Me too. I also find three iterations of the same subject not enough discourse. We need to take this matter more seriously.
> But it has made me realize why I instinctively dislike Free Software as a movement.
On the other hand, this whole discourse reminds me why I absolutely love Free Software as a movement.
> Copyright and licensing are bad, actually.
This is why we have "Copyleft".
> Stop getting into a frenzy of arousal about the police kicking down doors to drag Billy Gates to jail because 80 characters of fast square root is theft but 79 isn't.
And, stop getting into frenzy of arousal about being able to use any and every code piece you see elsewhere in any project regardless of its license.
> Where on earth is the ambition and vision!? Knowledge is public domain. A commons of knowledge is a public good. The cost of code copying is zero.
This is why GPL is important. It forces knowledge to evolve in the open, stay in the public domain and help it actually makes public good. It also doesn't hinder ambition and vision by not taking it to private domain, and keeping it open to everyone.

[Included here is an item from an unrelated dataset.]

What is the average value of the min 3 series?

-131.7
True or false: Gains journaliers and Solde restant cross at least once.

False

> Sure in our day job we have to pretend to care about this stuff. But when did the ideological scope of what can be achieved become rules lawyering over license text.

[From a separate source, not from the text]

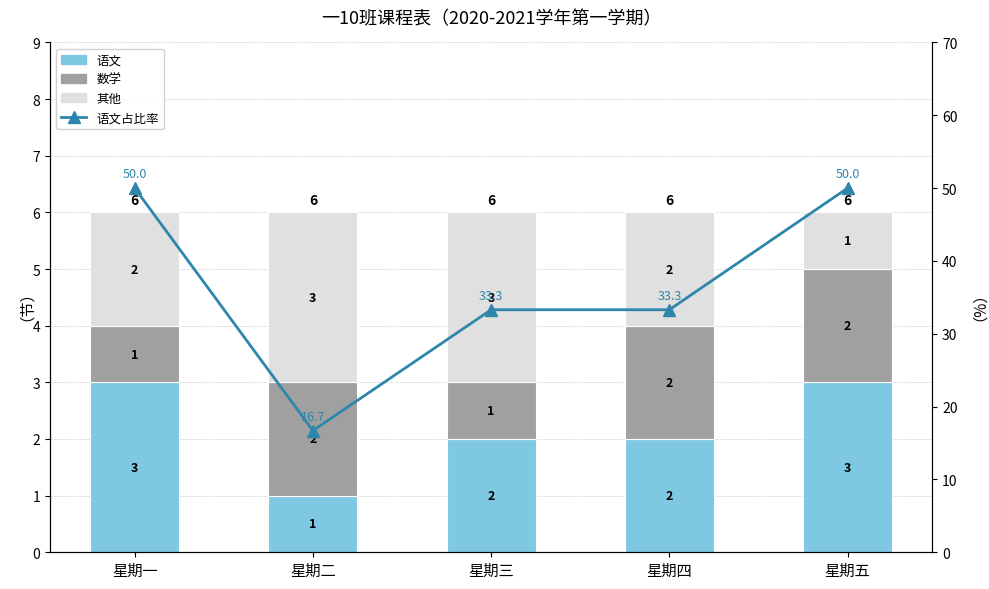

Reading right to left, list all the values displayed in this chart.

语文: 3.0	2.0	2.0	1.0	3.0
数学: 2.0	2.0	1.0	2.0	1.0
其他: 1.0	2.0	3.0	3.0	2.0
语文占比率: 50.0	33.3	33.3	16.7	50.0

You might be pretending to care about this in your daily job, but we really care. Some of the projects I take part can't ever include GPL code (because the projects are MIT licensed). These texts are court-tested licenses, so they're as proper and serious agreements as the EULAs of "particular" software companies.

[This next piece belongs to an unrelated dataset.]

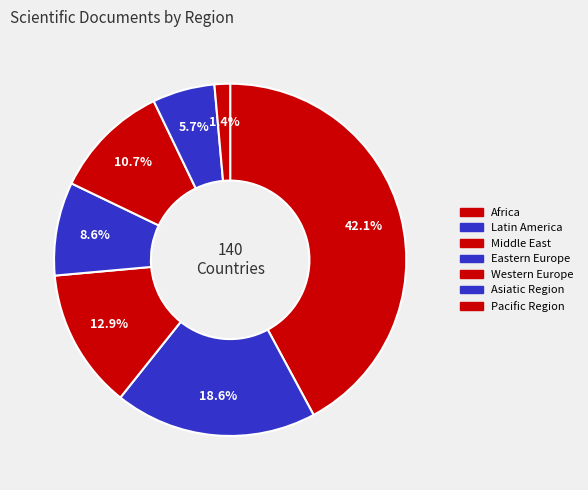

Rank the categories by value from highest to lowest.

Africa, Latin America, Middle East, Western Europe, Eastern Europe, Asiatic Region, Pacific Region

> Copy my MIT licensed code without attribution? I don't give a shit, go ahead, I hope it helps, in fact I want a truly public domain license but copyright law is so hostage to corporate interests no such thing exists in many countries.
If I want my code to be copied and possibly closed, I'll license it with MIT or BSD-0 and forget about it, but if I'm licensing my code with GPL3, it means I want that code to stay open. As a license, I expect anyone using that code to respect that license.
> Free the code.
Yes, and respect the license the author selected for his/her code.